## What the exercise asks
In the material below, the lines to repeat exactly run from the one containing "BUY, 18: 89.98 -> 84" to the very last line, both included.
*** Opening of Data shown ***
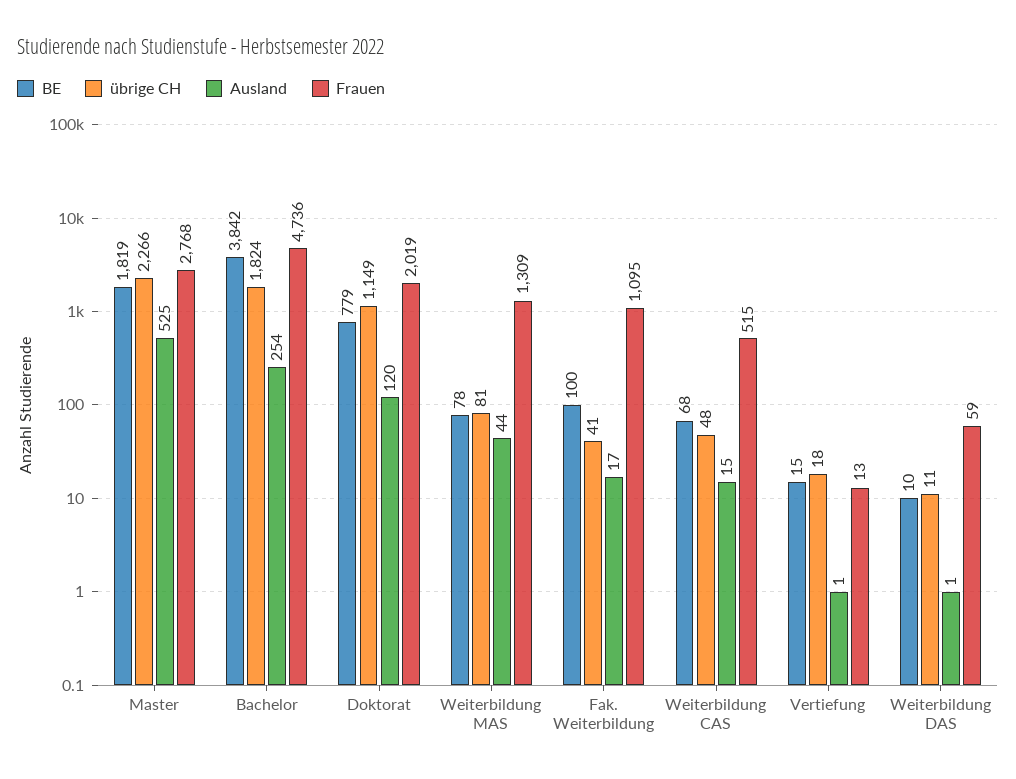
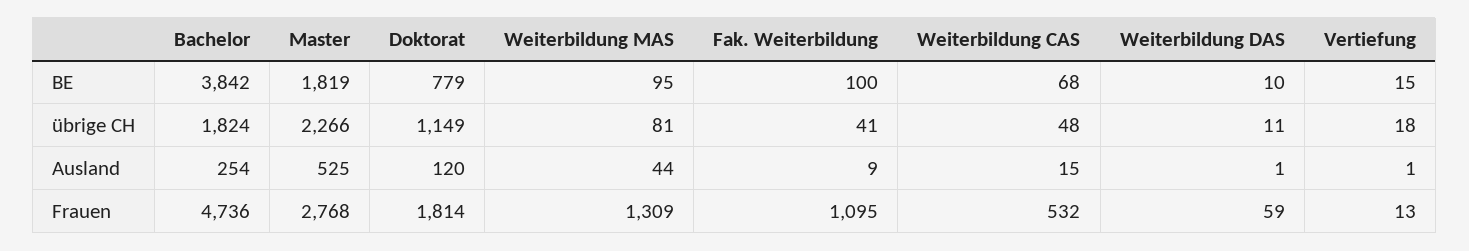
Frauen, Doktorat: 2019 -> 1814
BE, Weiterbildung MAS: 78 -> 95
Ausland, Fak. Weiterbildung: 17 -> 9
Frauen, Weiterbildung CAS: 515 -> 532

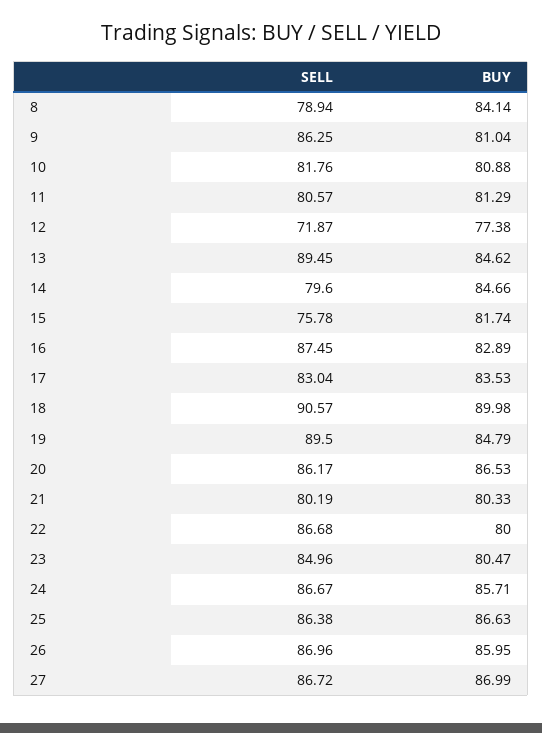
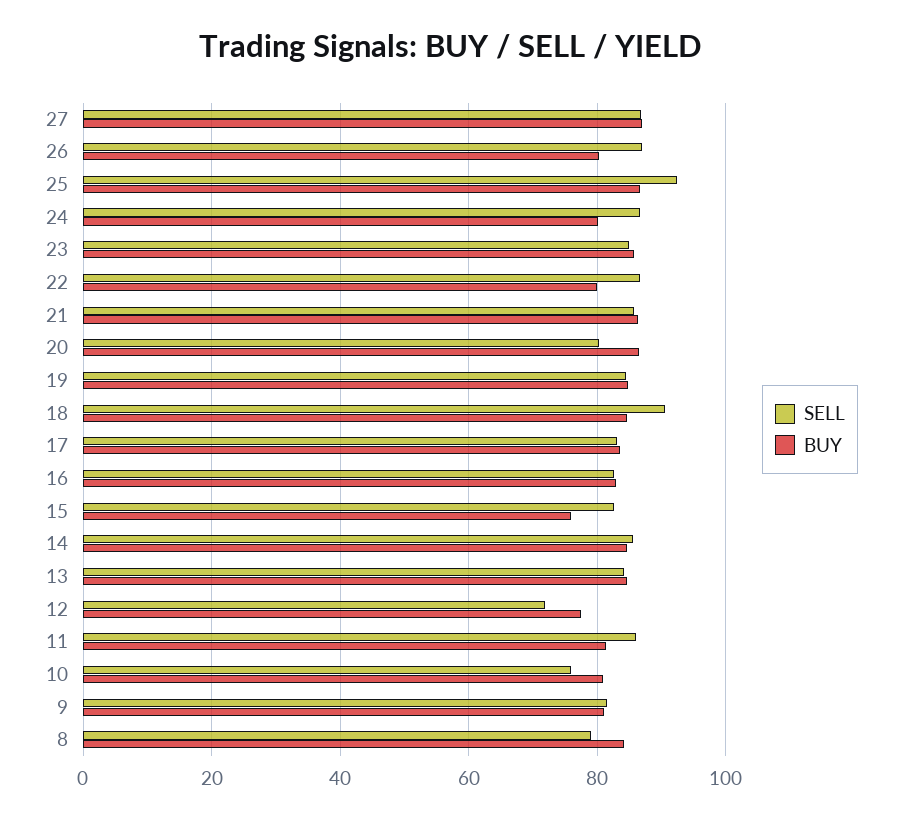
SELL, 9: 86.25 -> 82
SELL, 10: 81.76 -> 76
SELL, 11: 80.57 -> 86
SELL, 13: 89.45 -> 84
SELL, 14: 79.6 -> 86
SELL, 15: 75.78 -> 82
BUY, 15: 81.74 -> 76
SELL, 16: 87.45 -> 82
BUY, 18: 89.98 -> 84
SELL, 19: 89.5 -> 84
SELL, 20: 86.17 -> 80
SELL, 21: 80.19 -> 86
BUY, 21: 80.33 -> 86
BUY, 23: 80.47 -> 86
BUY, 24: 85.71 -> 80
SELL, 25: 86.38 -> 92
BUY, 26: 85.95 -> 80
*** Close of Data shown ***
## Answer box
BUY, 18: 89.98 -> 84
SELL, 19: 89.5 -> 84
SELL, 20: 86.17 -> 80
SELL, 21: 80.19 -> 86
BUY, 21: 80.33 -> 86
BUY, 23: 80.47 -> 86
BUY, 24: 85.71 -> 80
SELL, 25: 86.38 -> 92
BUY, 26: 85.95 -> 80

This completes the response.